→ YOUR TASK:
According to the text on recommendation techniques below, why is an approximate nearest-neighbor tool used to find neighbors in the content-based approach? Answer in one to three sentences.

Content Based: If you can represent your products as a vector, you can have a
distance between each product, then you have a item-item recommendation. You
can use all kinds of embedding to achieve this results, some techniques that
we tried are word2vec embedding of user navigation, auto encoding of features
using neural networks, dimensionality reduction with PCA, ALS, etc. There are
lots of libs for solving these problems as is a very studied field, usually
numpy and for finding the neighbors we use ann from scikitlearn, because if
you have millions of items, you cant just find the distance between all the
pairs.

Collaborative - Filtering, here you use the pairs of behavior of the users,
<user, item, ranking>. There is a surprise lib in python that works well, you
have the MlLib from Spark too, this techniques are called matrix factorization
techniques, and also gives you a embedding of the item or the user, and you
can apply the techniques of content based to find user-user and item-item
recommendations along the user-item recommendations

Hybrid Models: These are the models that use behavior and features of the user
an items, LightFM is a good lib that works well, but you can model it with
other tools like neural networks (
[https://ai.google/research/pubs/pub45530](https://ai.google/research/pubs/pub45530)

→ ENTRIES SHOWN:
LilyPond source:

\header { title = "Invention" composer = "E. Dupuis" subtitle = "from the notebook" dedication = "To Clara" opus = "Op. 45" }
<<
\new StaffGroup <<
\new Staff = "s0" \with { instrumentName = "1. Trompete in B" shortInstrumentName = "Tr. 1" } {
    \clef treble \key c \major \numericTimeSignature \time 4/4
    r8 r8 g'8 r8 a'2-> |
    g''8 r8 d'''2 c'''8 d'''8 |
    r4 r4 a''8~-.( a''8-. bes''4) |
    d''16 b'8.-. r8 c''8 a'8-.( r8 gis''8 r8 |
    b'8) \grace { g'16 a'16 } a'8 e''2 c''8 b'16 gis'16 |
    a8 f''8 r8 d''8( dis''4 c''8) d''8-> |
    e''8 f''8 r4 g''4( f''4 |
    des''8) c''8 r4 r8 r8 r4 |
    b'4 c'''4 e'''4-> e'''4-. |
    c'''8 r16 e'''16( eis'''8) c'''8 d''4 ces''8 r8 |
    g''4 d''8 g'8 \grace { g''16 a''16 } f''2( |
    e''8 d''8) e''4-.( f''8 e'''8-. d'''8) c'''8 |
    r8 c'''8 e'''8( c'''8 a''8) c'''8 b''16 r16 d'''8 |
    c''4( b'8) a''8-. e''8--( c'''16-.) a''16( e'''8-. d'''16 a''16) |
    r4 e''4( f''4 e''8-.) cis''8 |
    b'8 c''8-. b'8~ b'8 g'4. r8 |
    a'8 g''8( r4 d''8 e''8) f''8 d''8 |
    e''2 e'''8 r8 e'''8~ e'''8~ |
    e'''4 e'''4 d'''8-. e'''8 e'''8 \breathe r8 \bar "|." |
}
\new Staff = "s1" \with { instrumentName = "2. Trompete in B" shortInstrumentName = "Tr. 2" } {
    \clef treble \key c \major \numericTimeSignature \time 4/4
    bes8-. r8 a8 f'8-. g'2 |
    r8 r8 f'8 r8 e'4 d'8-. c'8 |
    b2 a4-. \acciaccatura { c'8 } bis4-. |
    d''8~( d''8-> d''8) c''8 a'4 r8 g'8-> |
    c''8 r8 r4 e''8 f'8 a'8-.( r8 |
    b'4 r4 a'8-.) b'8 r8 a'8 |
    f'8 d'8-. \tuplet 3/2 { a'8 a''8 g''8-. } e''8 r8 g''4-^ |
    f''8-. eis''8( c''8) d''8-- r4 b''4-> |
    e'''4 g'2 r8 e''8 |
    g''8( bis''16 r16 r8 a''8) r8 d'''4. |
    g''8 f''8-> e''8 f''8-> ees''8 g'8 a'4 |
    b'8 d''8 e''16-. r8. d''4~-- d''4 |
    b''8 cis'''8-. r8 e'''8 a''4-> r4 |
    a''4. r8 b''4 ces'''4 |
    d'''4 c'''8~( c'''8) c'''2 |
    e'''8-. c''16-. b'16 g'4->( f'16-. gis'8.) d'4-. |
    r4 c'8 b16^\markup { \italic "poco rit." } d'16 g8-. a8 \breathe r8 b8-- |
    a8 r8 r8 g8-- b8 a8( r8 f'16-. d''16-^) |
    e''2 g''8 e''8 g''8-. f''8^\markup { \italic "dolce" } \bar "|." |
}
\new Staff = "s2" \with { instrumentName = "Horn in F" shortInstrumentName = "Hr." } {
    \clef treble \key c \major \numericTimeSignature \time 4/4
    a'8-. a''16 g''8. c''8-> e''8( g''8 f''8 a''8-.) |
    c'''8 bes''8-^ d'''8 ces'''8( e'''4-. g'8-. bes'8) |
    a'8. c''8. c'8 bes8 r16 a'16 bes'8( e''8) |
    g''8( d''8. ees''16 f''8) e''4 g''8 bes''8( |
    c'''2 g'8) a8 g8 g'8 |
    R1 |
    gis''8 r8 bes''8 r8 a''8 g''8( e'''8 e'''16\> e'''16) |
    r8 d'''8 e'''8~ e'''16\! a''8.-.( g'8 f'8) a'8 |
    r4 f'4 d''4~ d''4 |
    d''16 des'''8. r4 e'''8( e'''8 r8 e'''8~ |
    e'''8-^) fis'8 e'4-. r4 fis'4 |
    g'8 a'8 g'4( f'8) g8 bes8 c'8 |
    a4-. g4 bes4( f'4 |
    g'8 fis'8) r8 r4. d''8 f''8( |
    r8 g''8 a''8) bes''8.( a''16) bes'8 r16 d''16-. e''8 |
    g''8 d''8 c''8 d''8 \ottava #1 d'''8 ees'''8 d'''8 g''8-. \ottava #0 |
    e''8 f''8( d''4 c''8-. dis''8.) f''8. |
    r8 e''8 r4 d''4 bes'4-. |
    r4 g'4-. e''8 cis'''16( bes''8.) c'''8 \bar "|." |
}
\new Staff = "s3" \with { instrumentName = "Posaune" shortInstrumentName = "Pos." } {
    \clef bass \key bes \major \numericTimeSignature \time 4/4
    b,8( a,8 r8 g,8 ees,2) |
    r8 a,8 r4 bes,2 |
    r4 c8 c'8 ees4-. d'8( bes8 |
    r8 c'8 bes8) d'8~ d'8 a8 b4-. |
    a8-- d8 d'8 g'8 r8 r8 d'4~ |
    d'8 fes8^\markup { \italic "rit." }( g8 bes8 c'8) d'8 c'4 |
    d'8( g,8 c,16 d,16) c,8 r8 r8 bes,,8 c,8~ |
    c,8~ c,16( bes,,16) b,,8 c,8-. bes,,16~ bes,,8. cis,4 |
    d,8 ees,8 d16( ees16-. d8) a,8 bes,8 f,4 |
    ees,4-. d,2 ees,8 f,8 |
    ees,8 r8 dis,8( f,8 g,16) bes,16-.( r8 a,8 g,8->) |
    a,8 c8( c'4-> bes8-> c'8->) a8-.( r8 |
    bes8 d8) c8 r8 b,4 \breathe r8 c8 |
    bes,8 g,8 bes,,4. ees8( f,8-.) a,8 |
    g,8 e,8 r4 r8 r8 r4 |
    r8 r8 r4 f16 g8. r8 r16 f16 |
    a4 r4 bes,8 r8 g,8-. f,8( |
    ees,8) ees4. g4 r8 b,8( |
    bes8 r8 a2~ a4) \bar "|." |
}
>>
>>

→ WORKED ANSWER:
With millions of items, it isn't practical to compute the distance between every pair of products. The approximate nearest-neighbor tool finds the neighbors without that exhaustive pairwise calculation.